---------- Trecho selecionado

A frase que primeiro chamou minha atenção foi a de Piercamillo. E, dentro dela, aquele “todos sabem”. Quando a Mãos Limpas chegou ao esgotamento pelo cansaço da plateia com a falta de resultados concretos, já fazia quase 80 anos que a primeira grande operação de sucesso de uma nação unida contra a corrupção tinha terminado nos Estados Unidos. E a primeira bandeira dela, na longínqua virada do século 19 para o século 20, foi precisamente a da adoção da reforma sem a qual “todos sabiam” já àquela altura que nenhuma outra poderia chegar a bom termo no campo da política: a despartidarização das eleições municipais de modo a abrir o sistema à irrigação permanente de sangue novo e a instituição de eleições primárias diretas em todas as demais para tomar dos velhos caciques corruptos o controle da porta de entrada na política.

--------------------
---------- Registros fornecidos

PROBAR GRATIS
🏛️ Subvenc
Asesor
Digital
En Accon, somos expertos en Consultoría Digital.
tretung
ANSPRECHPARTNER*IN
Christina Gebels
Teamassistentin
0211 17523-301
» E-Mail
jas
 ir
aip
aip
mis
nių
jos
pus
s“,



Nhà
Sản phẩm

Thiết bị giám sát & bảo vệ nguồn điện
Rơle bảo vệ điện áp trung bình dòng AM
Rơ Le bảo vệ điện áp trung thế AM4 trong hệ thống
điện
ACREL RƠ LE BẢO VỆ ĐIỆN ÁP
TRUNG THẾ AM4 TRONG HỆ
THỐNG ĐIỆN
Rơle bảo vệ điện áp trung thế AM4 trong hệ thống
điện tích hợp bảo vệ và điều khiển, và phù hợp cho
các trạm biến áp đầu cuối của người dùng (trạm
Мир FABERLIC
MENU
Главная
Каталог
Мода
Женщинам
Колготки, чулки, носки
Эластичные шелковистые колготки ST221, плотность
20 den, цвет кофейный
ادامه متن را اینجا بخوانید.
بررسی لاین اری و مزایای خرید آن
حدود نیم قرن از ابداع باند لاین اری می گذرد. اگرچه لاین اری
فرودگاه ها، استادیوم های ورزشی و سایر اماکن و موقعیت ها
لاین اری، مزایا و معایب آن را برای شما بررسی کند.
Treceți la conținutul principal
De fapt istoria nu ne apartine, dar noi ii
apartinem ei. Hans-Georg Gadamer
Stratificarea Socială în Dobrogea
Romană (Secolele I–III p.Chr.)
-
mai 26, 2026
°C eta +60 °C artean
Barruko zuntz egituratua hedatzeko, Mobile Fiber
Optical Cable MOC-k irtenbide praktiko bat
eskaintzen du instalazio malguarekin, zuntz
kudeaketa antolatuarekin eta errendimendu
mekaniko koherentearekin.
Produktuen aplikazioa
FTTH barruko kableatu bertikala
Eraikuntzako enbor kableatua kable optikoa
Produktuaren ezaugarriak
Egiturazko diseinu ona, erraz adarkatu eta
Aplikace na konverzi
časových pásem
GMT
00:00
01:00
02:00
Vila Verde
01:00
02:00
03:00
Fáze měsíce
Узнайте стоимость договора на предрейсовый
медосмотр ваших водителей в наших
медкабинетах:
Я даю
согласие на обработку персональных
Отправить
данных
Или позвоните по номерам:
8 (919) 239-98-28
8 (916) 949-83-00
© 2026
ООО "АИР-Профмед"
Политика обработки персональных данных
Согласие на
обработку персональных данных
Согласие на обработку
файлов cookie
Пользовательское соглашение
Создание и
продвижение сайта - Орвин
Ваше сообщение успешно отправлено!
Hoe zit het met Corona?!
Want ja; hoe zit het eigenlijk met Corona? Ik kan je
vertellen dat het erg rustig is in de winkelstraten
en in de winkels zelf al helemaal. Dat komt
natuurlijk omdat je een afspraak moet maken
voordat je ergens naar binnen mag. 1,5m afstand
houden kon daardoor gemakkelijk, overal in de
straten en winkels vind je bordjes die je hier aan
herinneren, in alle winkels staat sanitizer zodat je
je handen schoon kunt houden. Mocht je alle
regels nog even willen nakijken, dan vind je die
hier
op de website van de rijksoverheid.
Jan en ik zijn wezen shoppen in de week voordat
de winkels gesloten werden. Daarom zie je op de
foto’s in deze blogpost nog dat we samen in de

--------------------

— Tarefas propostas —
a – Relacione todos os nomes próprios presentes no trecho selecionado.
b – Reproduza a parte do trecho selecionado começando em “A frase que” e terminando em “entrada na política.”.

— Respostas às tarefas —
a – Piercamillo; Mãos Limpas; Estados Unidos.

b –
A frase que primeiro chamou minha atenção foi a de Piercamillo. E, dentro dela, aquele “todos sabem”. Quando a Mãos Limpas chegou ao esgotamento pelo cansaço da plateia com a falta de resultados concretos, já fazia quase 80 anos que a primeira grande operação de sucesso de uma nação unida contra a corrupção tinha terminado nos Estados Unidos. E a primeira bandeira dela, na longínqua virada do século 19 para o século 20, foi precisamente a da adoção da reforma sem a qual “todos sabiam” já àquela altura que nenhuma outra poderia chegar a bom termo no campo da política: a despartidarização das eleições municipais de modo a abrir o sistema à irrigação permanente de sangue novo e a instituição de eleições primárias diretas em todas as demais para tomar dos velhos caciques corruptos o controle da porta de entrada na política.